I pulled into the parking lot. I waited until a strike erupted from the
bowling alley – thank you, thank you, friends – then stepped out of the car. I
admired the surroundings, still not bored with the broken-in view: the squatty
blond-brick post office across the street (now closed on Saturdays), the
unassuming beige office building just down the way (now closed, period).

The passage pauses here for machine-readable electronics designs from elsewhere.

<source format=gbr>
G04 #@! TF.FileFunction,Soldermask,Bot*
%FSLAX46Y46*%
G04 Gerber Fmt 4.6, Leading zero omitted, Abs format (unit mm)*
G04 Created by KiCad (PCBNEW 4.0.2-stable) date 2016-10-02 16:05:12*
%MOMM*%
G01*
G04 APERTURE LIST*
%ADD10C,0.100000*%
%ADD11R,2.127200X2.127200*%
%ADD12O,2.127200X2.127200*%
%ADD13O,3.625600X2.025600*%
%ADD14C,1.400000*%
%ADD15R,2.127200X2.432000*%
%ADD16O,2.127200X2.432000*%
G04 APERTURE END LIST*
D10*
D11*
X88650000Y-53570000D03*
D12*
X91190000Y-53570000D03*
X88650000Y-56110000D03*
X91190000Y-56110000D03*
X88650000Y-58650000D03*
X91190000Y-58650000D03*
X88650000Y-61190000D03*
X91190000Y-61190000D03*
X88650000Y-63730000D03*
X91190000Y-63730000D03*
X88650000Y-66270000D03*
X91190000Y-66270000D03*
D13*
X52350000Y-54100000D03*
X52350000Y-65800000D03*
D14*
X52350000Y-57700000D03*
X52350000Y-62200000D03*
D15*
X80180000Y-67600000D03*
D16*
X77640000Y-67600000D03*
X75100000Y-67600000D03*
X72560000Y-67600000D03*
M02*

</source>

The town wasn't prosperous, not anymore, not by a long shot. Hell, it wasn't
even original, being one of two Carthage, Missouris – ours is technically
North Carthage, which makes it sound like a twin city, although it's hundreds
of miles from the other and the lesser of the two: a quaint little 1950s town
that bloated itself into a basic midsize suburb and dubbed it progress. Still, it
was where my mom grew up and where she raised me and Go, so it had some
history. Mine, at least.
As I walked toward the bar across the concrete-and-weed parking lot, I
looked straight down the road and saw the river. That's what I've always
loved about our town: We aren't built on some safe bluff overlooking the
Mississippi – we are on the Mississippi. I could walk down the road and step
right into the sucker, an easy three-foot drop, and be on my way to Tennessee.
Every building downtown bears hand-drawn lines from where the river hit
during the Flood of '61, '75, '84, '93, '07, '08, '11. And so on.

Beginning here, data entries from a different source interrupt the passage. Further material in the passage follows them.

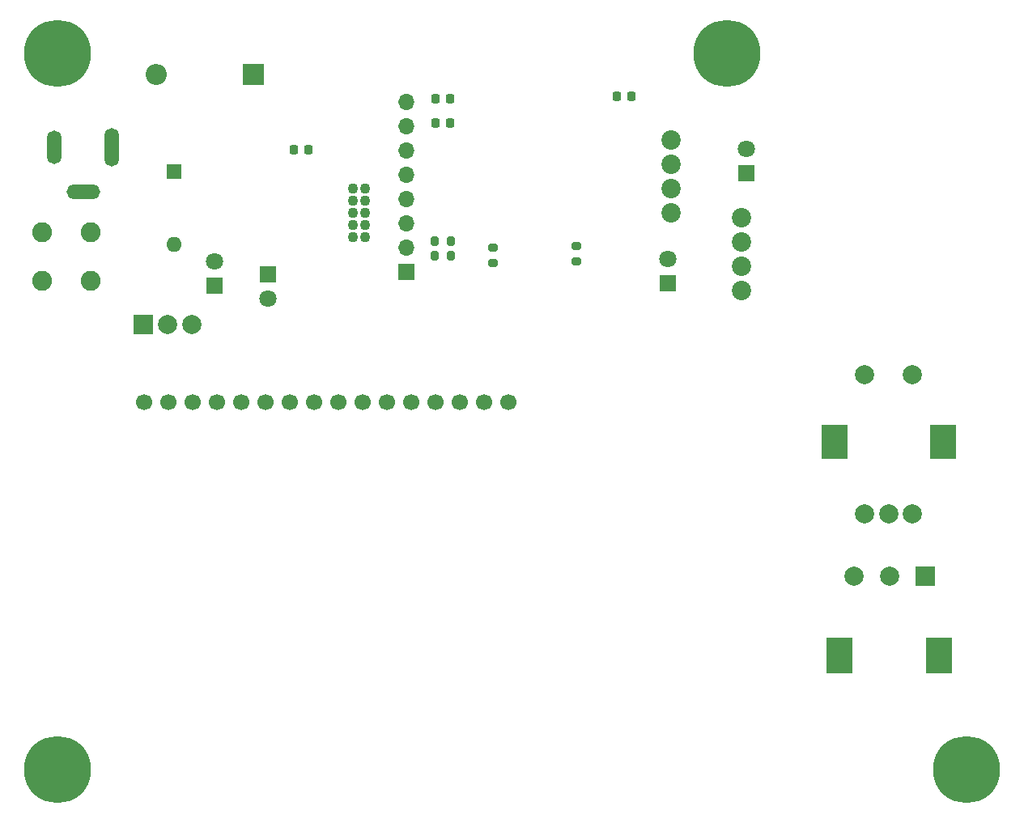
<source format=gbr>
%TF.GenerationSoftware,KiCad,Pcbnew,(6.0.1-0)*%
%TF.CreationDate,2022-03-27T10:04:37-07:00*%
%TF.ProjectId,CocktailMachine,436f636b-7461-4696-9c4d-616368696e65,rev?*%
%TF.SameCoordinates,Original*%
%TF.FileFunction,Soldermask,Bot*%
%TF.FilePolarity,Negative*%
%FSLAX46Y46*%
G04 Gerber Fmt 4.6, Leading zero omitted, Abs format (unit mm)*
G04 Created by KiCad (PCBNEW (6.0.1-0)) date 2022-03-27 10:04:37*
%MOMM*%
%LPD*%
G01*
G04 APERTURE LIST*
G04 Aperture macros list*
%AMRoundRect*
0 Rectangle with rounded corners*
0 $1 Rounding radius*
0 $2 $3 $4 $5 $6 $7 $8 $9 X,Y pos of 4 corners*
0 Add a 4 corners polygon primitive as box body*
4,1,4,$2,$3,$4,$5,$6,$7,$8,$9,$2,$3,0*
0 Add four circle primitives for the rounded corners*
1,1,$1+$1,$2,$3*
1,1,$1+$1,$4,$5*
1,1,$1+$1,$6,$7*
1,1,$1+$1,$8,$9*
0 Add four rect primitives between the rounded corners*
20,1,$1+$1,$2,$3,$4,$5,0*
20,1,$1+$1,$4,$5,$6,$7,0*
20,1,$1+$1,$6,$7,$8,$9,0*
20,1,$1+$1,$8,$9,$2,$3,0*%
G04 Aperture macros list end*
%ADD10R,1.800000X1.800000*%
%ADD11C,1.800000*%
%ADD12R,2.200000X2.200000*%
%ADD13O,2.200000X2.200000*%
%ADD14R,1.600000X1.600000*%
%ADD15O,1.600000X1.600000*%
%ADD16R,1.700000X1.700000*%
%ADD17O,1.700000X1.700000*%
%ADD18C,2.020000*%
%ADD19C,1.100000*%
%ADD20C,2.082800*%
%ADD21R,2.000000X2.000000*%
%ADD22C,2.000000*%
%ADD23R,2.800000X3.800000*%
%ADD24R,2.800000X3.600000*%
%ADD25C,0.990600*%
%ADD26O,1.498600X4.013200*%
%ADD27O,1.498600X3.505200*%
%ADD28O,3.505200X1.498600*%
%ADD29C,1.700000*%
%ADD30C,7.000000*%
%ADD31RoundRect,0.225000X0.225000X0.250000X-0.225000X0.250000X-0.225000X-0.250000X0.225000X-0.250000X0*%
%ADD32RoundRect,0.225000X-0.225000X-0.250000X0.225000X-0.250000X0.225000X0.250000X-0.225000X0.250000X0*%
%ADD33RoundRect,0.200000X-0.275000X0.200000X-0.275000X-0.200000X0.275000X-0.200000X0.275000X0.200000X0*%
%ADD34RoundRect,0.200000X-0.200000X-0.275000X0.200000X-0.275000X0.200000X0.275000X-0.200000X0.275000X0*%
G04 APERTURE END LIST*
D10*
%TO.C,D1*%
X127000000Y-72522000D03*
D11*
X127000000Y-69982000D03*
%TD*%
D10*
%TO.C,D2*%
X118839790Y-84047210D03*
D11*
X118839790Y-81507210D03*
%TD*%
D12*
%TO.C,D4*%
X75438000Y-62230000D03*
D13*
X65278000Y-62230000D03*
%TD*%
D10*
%TO.C,D5*%
X71374000Y-84328000D03*
D11*
X71374000Y-81788000D03*
%TD*%
D10*
%TO.C,D6*%
X76962000Y-83111000D03*
D11*
X76962000Y-85651000D03*
%TD*%
D14*
%TO.C,D7*%
X67158000Y-72420000D03*
D15*
X67158000Y-80040000D03*
%TD*%
D16*
%TO.C,J1*%
X91440000Y-82875000D03*
D17*
X91440000Y-80335000D03*
X91440000Y-77795000D03*
X91440000Y-75255000D03*
X91440000Y-72715000D03*
X91440000Y-70175000D03*
X91440000Y-67635000D03*
X91440000Y-65095000D03*
%TD*%
D18*
%TO.C,J2*%
X126492000Y-84831000D03*
X126492000Y-82291000D03*
X126492000Y-79751000D03*
X126492000Y-77211000D03*
%TD*%
D19*
%TO.C,J3*%
X85852000Y-74168000D03*
X87122000Y-74168000D03*
X85852000Y-75438000D03*
X87122000Y-75438000D03*
X85852000Y-76708000D03*
X87122000Y-76708000D03*
X85852000Y-77978000D03*
X87122000Y-77978000D03*
X85852000Y-79248000D03*
X87122000Y-79248000D03*
%TD*%
D20*
%TO.C,J5*%
X58420000Y-78740000D03*
X53340000Y-78740000D03*
%TD*%
%TO.C,J6*%
X58420000Y-83820000D03*
X53340000Y-83820000D03*
%TD*%
D21*
%TO.C,POT1*%
X145736000Y-114733000D03*
D22*
X141986000Y-114733000D03*
X138236000Y-114733000D03*
D23*
X136786000Y-123058000D03*
X147186000Y-123058000D03*
%TD*%
D22*
%TO.C,S1*%
X139406000Y-93667471D03*
X144406000Y-93667471D03*
D24*
X136206000Y-100667471D03*
X147606000Y-100667471D03*
D22*
X139406000Y-108167471D03*
X144406000Y-108167471D03*
X141906000Y-108167471D03*
%TD*%
D21*
%TO.C,U5*%
X63956000Y-88392000D03*
D22*
X66496000Y-88392000D03*
X69036000Y-88392000D03*
%TD*%
D25*
%TO.C,J4*%
X60610001Y-68592700D03*
X60610001Y-71107300D03*
X54610000Y-68846700D03*
X54610000Y-70853300D03*
X56656701Y-74550001D03*
X58663301Y-74550001D03*
D26*
X60610001Y-69850000D03*
D27*
X54610000Y-69850000D03*
D28*
X57660001Y-74550001D03*
%TD*%
D18*
%TO.C,J7*%
X119158000Y-69111000D03*
X119158000Y-71651000D03*
X119158000Y-74191000D03*
X119158000Y-76731000D03*
%TD*%
D29*
%TO.C,LCD1*%
X63985000Y-96499471D03*
X66525000Y-96499471D03*
X69065000Y-96499471D03*
X71605000Y-96499471D03*
X74145000Y-96499471D03*
X76685000Y-96499471D03*
X79225000Y-96499471D03*
X81765000Y-96499471D03*
X84305000Y-96499471D03*
X86845000Y-96499471D03*
X89385000Y-96499471D03*
X91925000Y-96499471D03*
X94465000Y-96499471D03*
X97005000Y-96499471D03*
X99545000Y-96499471D03*
X102085000Y-96499471D03*
%TD*%
D30*
%TO.C,*%
X55000000Y-135000000D03*
%TD*%
%TO.C,*%
X150000000Y-135000000D03*
%TD*%
%TO.C,REF\u002A\u002A*%
X125000000Y-60000000D03*
%TD*%
%TO.C,*%
X55000000Y-60000000D03*
%TD*%
D31*
%TO.C,C1*%
X115000000Y-64500000D03*
X113450000Y-64500000D03*
%TD*%
%TO.C,C3*%
X96025000Y-67310000D03*
X94475000Y-67310000D03*
%TD*%
D32*
%TO.C,C17*%
X79658000Y-70135000D03*
X81208000Y-70135000D03*
%TD*%
D33*
%TO.C,R6*%
X100500000Y-80350000D03*
X100500000Y-82000000D03*
%TD*%
D34*
%TO.C,R5*%
X94425000Y-81226000D03*
X96075000Y-81226000D03*
%TD*%
D33*
%TO.C,R8*%
X109220000Y-80175000D03*
X109220000Y-81825000D03*
%TD*%
D34*
%TO.C,R7*%
X94425000Y-79702000D03*
X96075000Y-79702000D03*
%TD*%
D32*
%TO.C,C2*%
X94475000Y-64770000D03*
X96025000Y-64770000D03*
%TD*%
M02*

</source>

The river wasn't swollen now, but it was running urgently, in strong ropy
currents. Moving apace with the river was a long single-file line of men, eyes
aimed at their feet, shoulders tense, walking steadfastly nowhere. As I
watched them, one suddenly looked up at me, his face in shadow, an oval
blackness. I turned away.
I felt an immediate, intense need to get inside. By the time I'd gone
twenty feet, my neck bubbled with sweat. The sun was still an angry eye in
the sky. You have been seen.
My gut twisted, and I moved quicker. I needed a drink.